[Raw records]
╭──
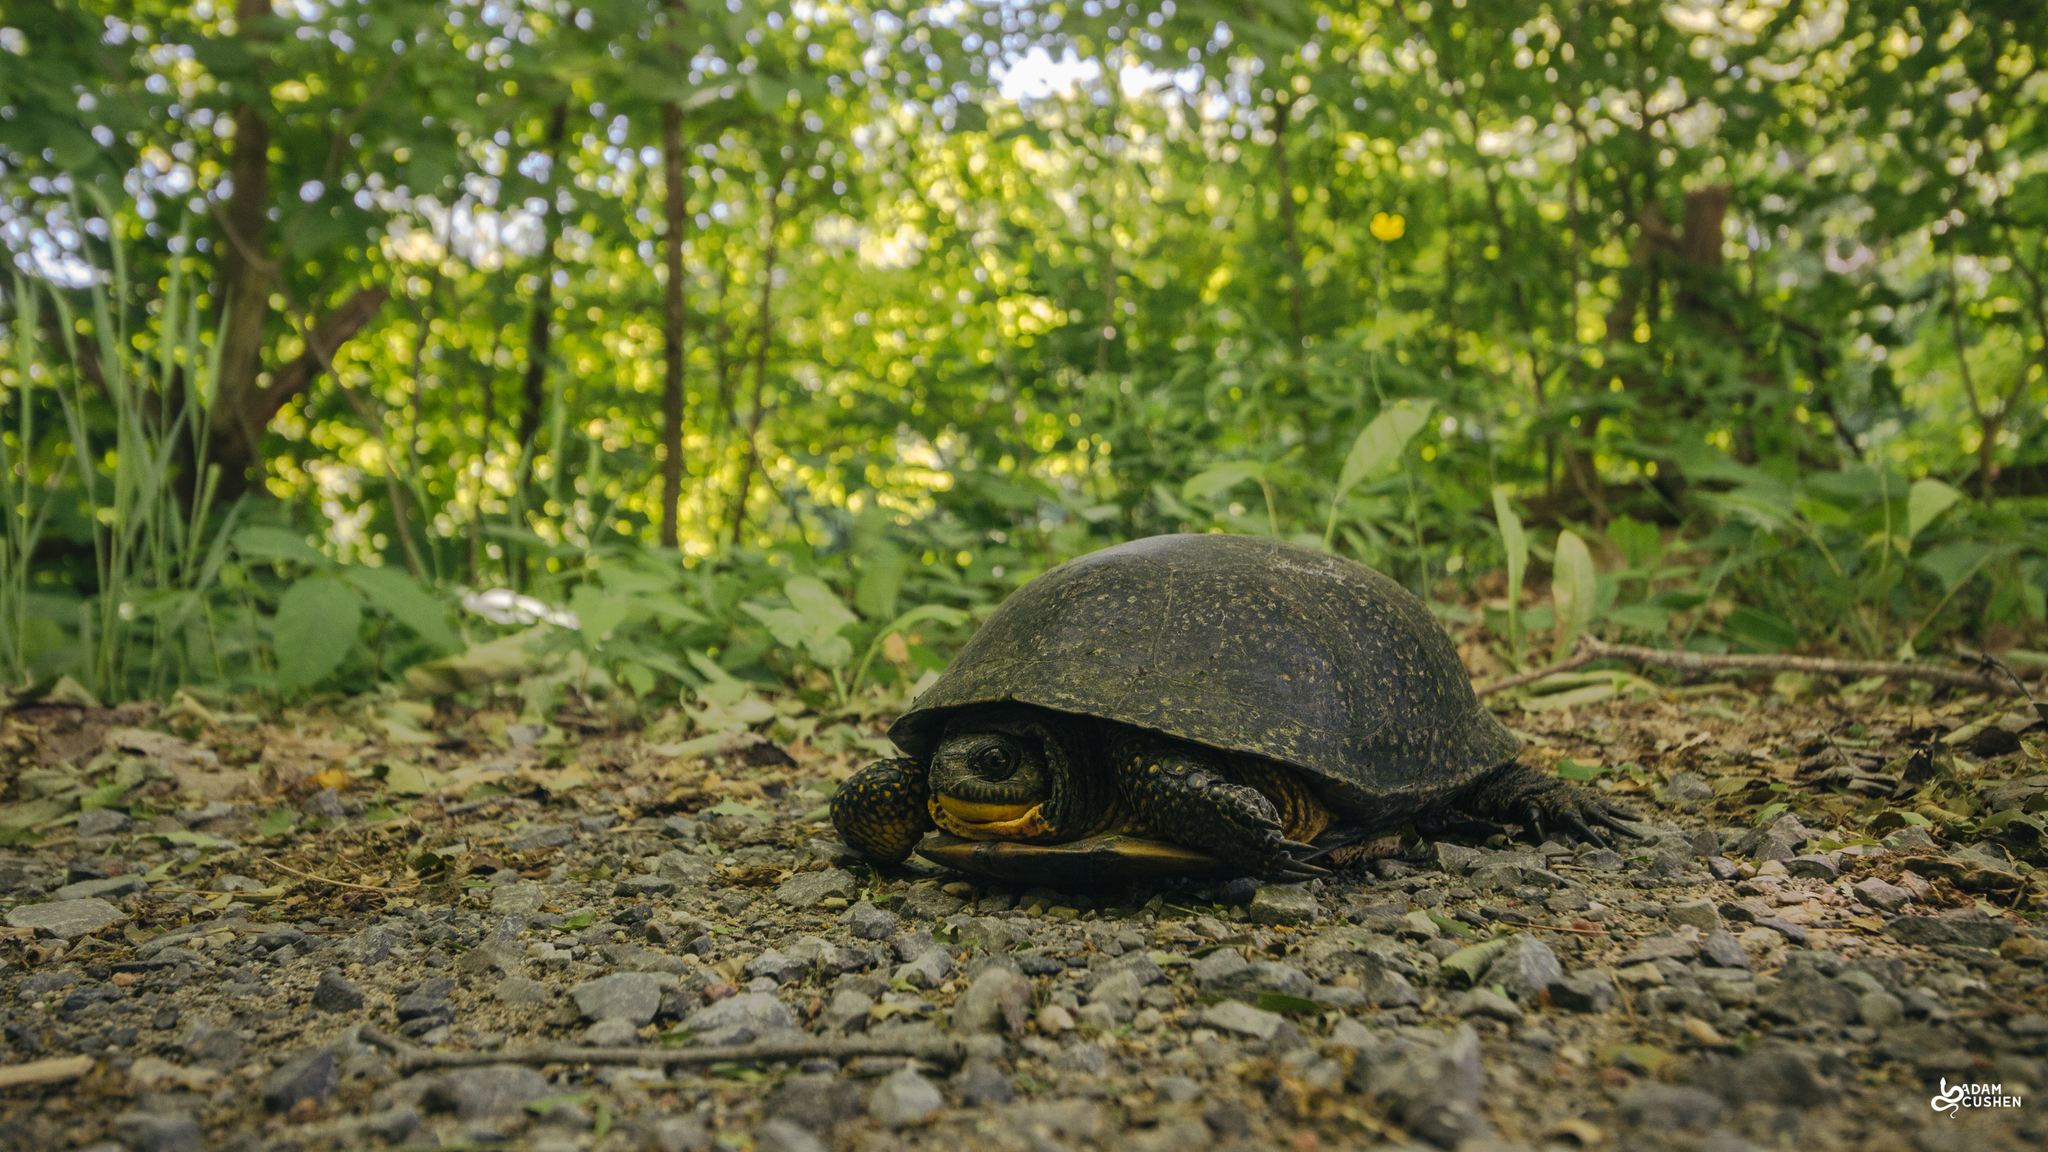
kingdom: Animalia
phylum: Chordata
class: Testudines
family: Emydidae
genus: Emys
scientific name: Emys blandingii
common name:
╰──
TASK BRIEF: Write out the rows above again with the pictures omitted, substituting "binomial name" for "scientific name" and keeping everything else the same.

SOLUTION FOR THIS PROBLEM:
kingdom: Animalia
phylum: Chordata
class: Testudines
family: Emydidae
genus: Emys
binomial name: Emys blandingii
common name:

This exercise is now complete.